+++ Supplied text +++

I'm working on compact and ordered set implementation. It has internal data structure similar to new dict from Python 3.6.
It is still work in progress. Comments, tests, and documents should be updated. But it passes existing tests excluding test_sys and test_gdb (both tests checks implementation detail) https://github.com/methane/cpython/pull/16
Before completing this work, I want to evaluate it. Following is my current thoughts about the compact ordered set.
## Preserving insertion order
Order is not fundamental for set. There are no order in set in the math world.
But it is convenient sometime in real world. For example, it makes doctest easy. When writing set to logs, we can use "grep" command if print order is stable. pyc is stable without PYTHONHASHSEED=0 hack.
Additionally, consistency with dict is desirable. It removes one pitfall for new Python users. "Remove duplicated items from list" idiom become `list(set(duplicated))` from `list(dict.fromkeys(duplicated))`.
## Memory efficiency
Hash table has dilemma. To reduce collision rate, hash table should be sparse. But it wastes memory.
Since current set is optimized for both of hit and miss cases, it is more sparse than dict. (It is bit surprise that set typically uses more memory than same size dict!)
New implementation partially solve this dilemma. It has sparse "index table" which items are small (1byte when table size <= 256, 2bytes when table size <= 65536), and dense entry table (each item has key and hash, which is 16bytes on 64bit system).

+++ Record excerpts +++

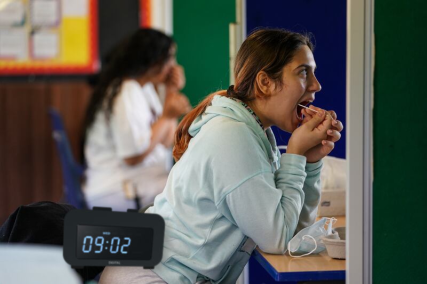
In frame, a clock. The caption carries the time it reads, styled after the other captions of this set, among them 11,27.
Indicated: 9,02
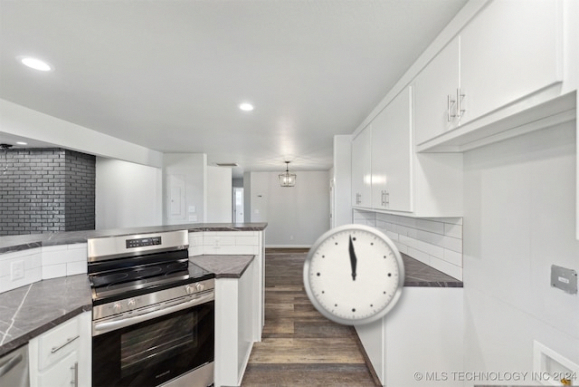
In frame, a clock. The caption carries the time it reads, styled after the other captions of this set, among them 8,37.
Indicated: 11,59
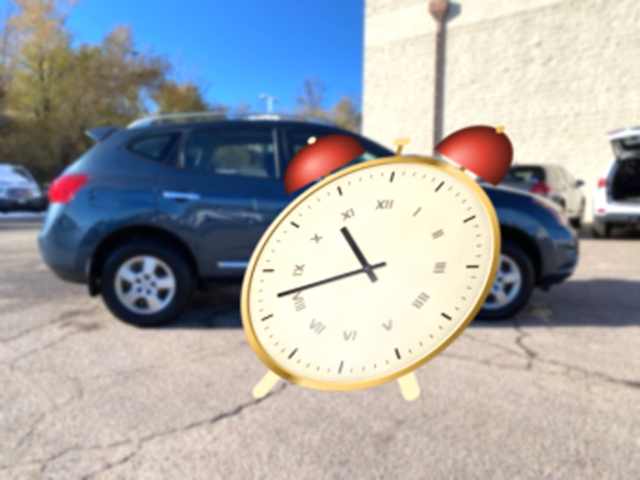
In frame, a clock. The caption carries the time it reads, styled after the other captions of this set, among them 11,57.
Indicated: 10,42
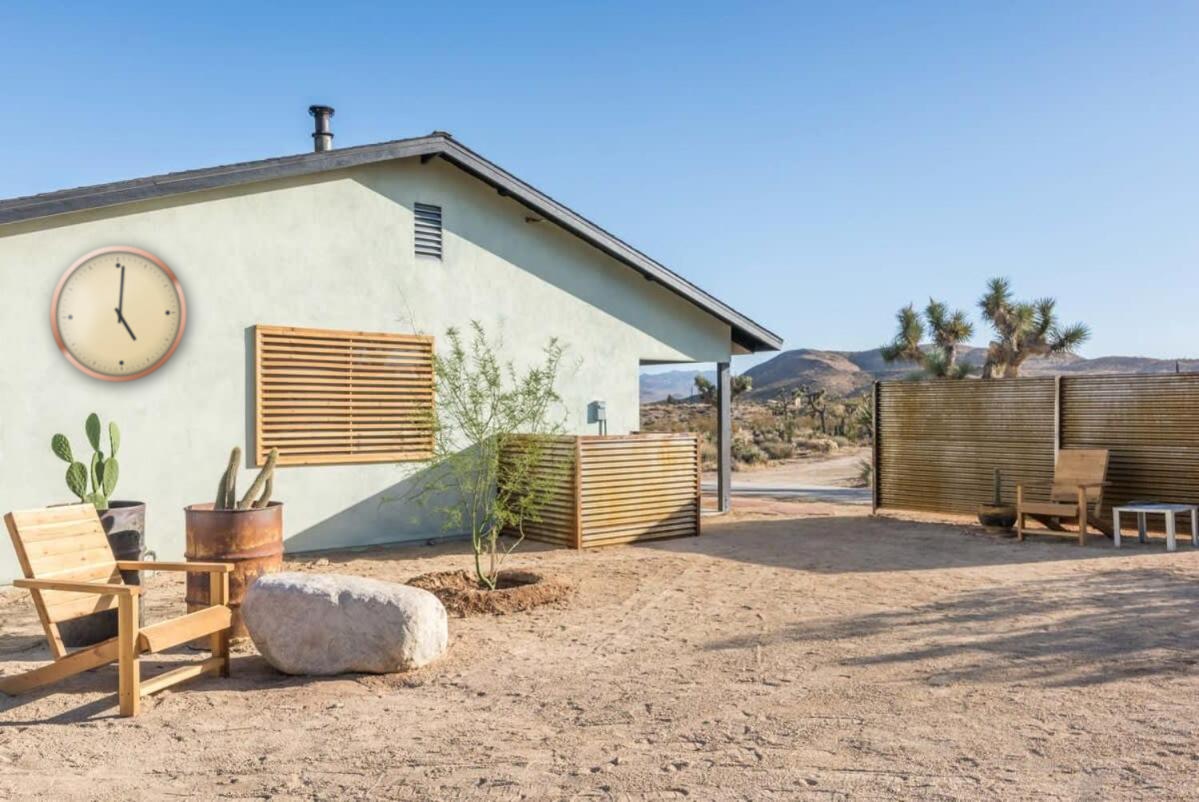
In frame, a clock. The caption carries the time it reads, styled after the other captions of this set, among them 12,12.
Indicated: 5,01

+++

> [Aim 1]: Reproduce the clock reading listing from the line with "among them 12,12." up to and including the listing's last line.
> [Aim 2]: Resume the post about the compact ordered set implementation from the point where it stops.
The text and the listing have no connection to each other.

> [Exercise result 1]:
In frame, a clock. The caption carries the time it reads, styled after the other captions of this set, among them 12,12.
Indicated: 5,01

> [Exercise result 2]:
I use 1/2 for capacity rate for now. So new implementation is memory efficient when len(s) <= 32768. But memory efficiency is roughly equal to current implementation when 32768 < len(s) <= 2**31, and worse than current implementation when len(s) > 2**31.
Here is quick test about memory usage. https://gist.github.com/methane/98b7f43fc00a84964f66241695112e91
$ ./python -m perf compare_to master.json oset2.json -G --min-speed=2 Slower (3): - unpickle_list: 8.48 us +- 0.09 us -> 12.8 us +- 0.5 us: 1.52x slower (+52%) - unpickle: 29.6 us +- 2.5 us -> 44.1 us +- 2.5 us: 1.49x slower (+49%) - regex_dna: 448 ms +- 3 ms -> 462 ms +- 2 ms: 1.03x slower (+3%)
Faster (4): - meteor_contest: 189 ms +- 1 ms -> 165 ms +- 1 ms: 1.15x faster (-13%) - telco: 15.8 ms +- 0.2 ms -> 15.3 ms +- 0.2 ms: 1.03x faster (-3%) - django_template: 266 ms +- 6 ms -> 259 ms +- 3 ms: 1.03x faster (-3%) - unpickle_pure_python: 818 us +- 6 us -> 801 us +- 9 us: 1.02x faster (-2%)
Benchmark hidden because not significant (49)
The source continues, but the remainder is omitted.